2020 steel demand better than expected forecast

The World Steel Association (Worldsteel) forecasts that global steel demand will grow by 1.7% to 1.81 million tonnes in 2020 but that doesn’t mean that shipping container prices will stay put or will will be cheaper.

That global growth, however, does not reflect strong growth in China and slow growth in the United States, Europe and other developed economies.

Chinese steel demand grew by 7.8% to 900.1 million tonnes in 2019 while the rest of the world growth was 0.2% to 874.9 million tonnes.

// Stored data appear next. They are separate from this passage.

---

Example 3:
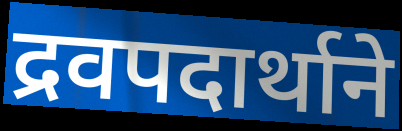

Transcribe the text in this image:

द्रवपदार्थाने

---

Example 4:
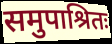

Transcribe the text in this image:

समुपाश्रितः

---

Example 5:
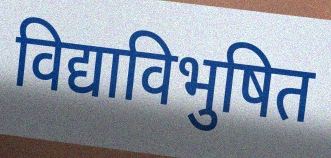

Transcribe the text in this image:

विद्याविभुषित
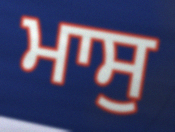
ਮਾਸੁ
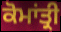
ਕੋਮਾਂਤ੍ਰੀ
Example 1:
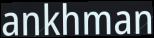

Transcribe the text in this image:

ankhman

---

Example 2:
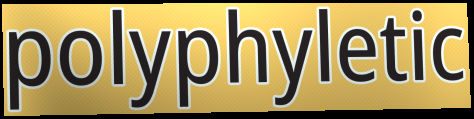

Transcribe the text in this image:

polyphyletic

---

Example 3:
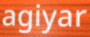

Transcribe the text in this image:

agiyar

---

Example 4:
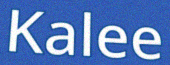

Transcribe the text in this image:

Kalee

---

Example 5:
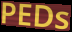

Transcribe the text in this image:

PEDs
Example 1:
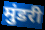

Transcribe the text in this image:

मुंडरी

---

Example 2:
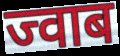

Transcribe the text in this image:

ज्वाब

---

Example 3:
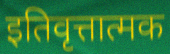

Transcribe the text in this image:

इतिवृत्तात्मक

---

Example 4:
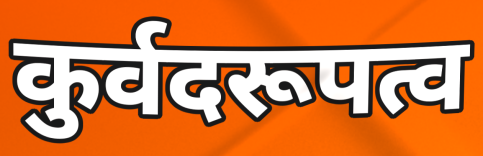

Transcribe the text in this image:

कुर्वदरूपत्व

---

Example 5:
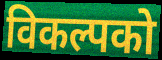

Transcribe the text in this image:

विकल्पको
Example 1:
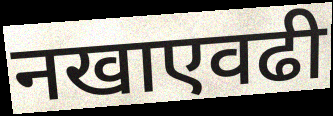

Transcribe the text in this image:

नखाएवढी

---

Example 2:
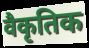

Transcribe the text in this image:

वैकृतिक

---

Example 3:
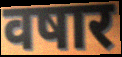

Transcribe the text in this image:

वषार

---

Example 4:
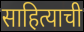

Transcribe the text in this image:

साहित्याची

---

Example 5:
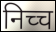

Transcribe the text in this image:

निच्च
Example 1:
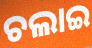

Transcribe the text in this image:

ଚଲାଇ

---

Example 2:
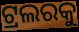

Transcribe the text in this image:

ଟ୍ରଲରକୁ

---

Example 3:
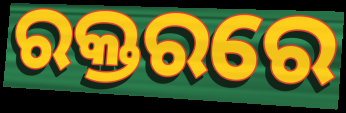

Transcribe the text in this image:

That trend is expected to slow in 2020, with steel demand growing by only 1% in China and 2.5% in the rest of the world. The driver of growth in 2020 will be emerging economies outside of China.

Growth in China was driven in large part by its real estate sector, which has seen the steel intensity of new construction increase by approximately 5%. That has helped to offset a “significant slump” in China’s manufacturing sector and a Chinese auto sector that has contacted for 13 months in a row

China – like the rest of the world – has been hurt by trade tensions. The country is unlikely to roll out “substantial stimulus measures” but “selective mild stimuli” in infrastructure and tax cuts aimed at boosting consumer spending should help offset that headwind, Worldsteel said.

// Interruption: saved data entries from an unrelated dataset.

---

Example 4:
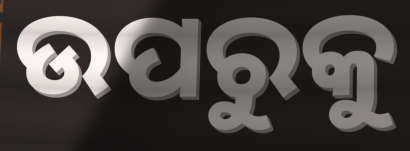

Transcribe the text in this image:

ଉପରୁକୁ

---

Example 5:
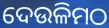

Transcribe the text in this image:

ଦେଉଳିମଠ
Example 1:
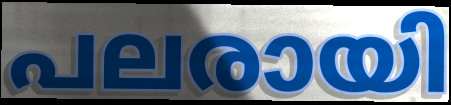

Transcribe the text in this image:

പലരായി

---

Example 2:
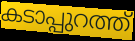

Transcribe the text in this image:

കടാപ്പുറത്ത്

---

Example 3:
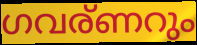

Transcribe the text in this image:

ഗവര്ണറും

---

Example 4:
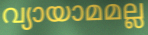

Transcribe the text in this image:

വ്യായാമമല്ല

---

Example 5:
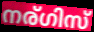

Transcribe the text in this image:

നര്ഗിസ്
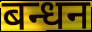
बन्धन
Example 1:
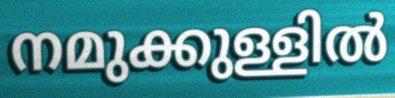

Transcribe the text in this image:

നമുക്കുള്ളിൽ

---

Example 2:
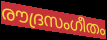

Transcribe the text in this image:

രൗദ്രസംഗീതം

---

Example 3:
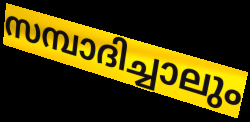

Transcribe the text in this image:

സമ്പാദിച്ചാലും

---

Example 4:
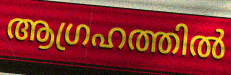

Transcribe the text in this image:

ആഗ്രഹത്തിൽ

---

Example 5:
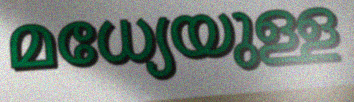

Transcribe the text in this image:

മധ്യേയുള്ള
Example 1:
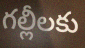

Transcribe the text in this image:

గల్లీలకు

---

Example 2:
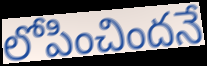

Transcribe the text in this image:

లోపించిందనే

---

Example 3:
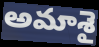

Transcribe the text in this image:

అమాశై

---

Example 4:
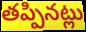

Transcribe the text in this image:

తప్పినట్లు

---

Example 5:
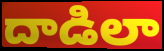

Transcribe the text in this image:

దాడిలా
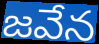
జవేన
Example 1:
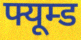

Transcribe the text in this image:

फ्यूम्ड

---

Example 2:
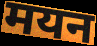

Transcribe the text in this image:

मयन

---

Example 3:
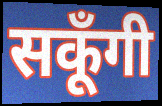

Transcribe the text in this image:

सकूँगी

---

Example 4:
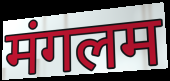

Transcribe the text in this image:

मंगलम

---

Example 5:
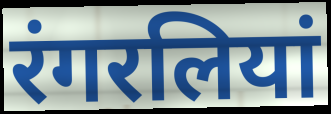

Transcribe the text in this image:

रंगरलियां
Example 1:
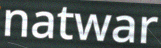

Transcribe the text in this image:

natwar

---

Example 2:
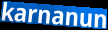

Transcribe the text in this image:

karnanun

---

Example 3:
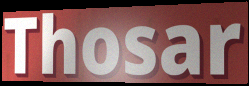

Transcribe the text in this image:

Thosar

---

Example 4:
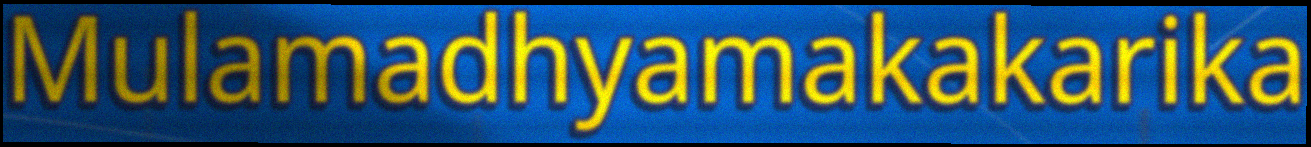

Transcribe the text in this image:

Mulamadhyamakakarika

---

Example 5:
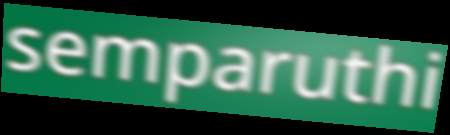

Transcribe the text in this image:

semparuthi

North American steel demand growth was by 0.6% to 141.5 million tonnes in 2019 and by another 0.8% to 142.6 million tonnes in 2020. That broadly reflects trends in other developed economies, where growth was expected to slow by 0.1% in 2019 before rebounding by 0.6% in 2020.

Drags include the US construction sector, which was weaken in 2019 and to see “no recovery” in 2020. Construction is also expected to slow or stagnate in Europe, Japan and South Korea on weak economic fundamentals.

Another hit comes from the automotive market, where car production fell by 10.6% in Germany in the first eight months of 2019. The US automotive sector saw no growth in 2019 and only a slight rebound in 2020.

It is also a mixed picture in the developing world, where growth outside of China went slow to 0.4% in 2019 due to weak fundamentals in Turkey, the Middle East and Latin America. It is expected to rebound by 4.1% in 2020 on infrastructure investments, particularly in Asia.

It could have been worse
Middling growth in the US and much of the rest of the world is not much to get excited about. But with prevailing pessimism in steel markets and in geopolitics in general, the showing was stronger than expected.

Despite trade tensions – think Section 232, EU safeguard measures and President Donald Trump’s trade war with China – broader trends continue to benefit steel demand. In Southeast Asia, people are increasingly moving from the countryside into the city, and this has led to a construction boom for steel-intensive apartments and housing.

If there is an impediment to success, it might be consumer spending in developed economies. In the United Kingdom, for example, people are putting off buying and selling homes because of uncertainty over Brexit.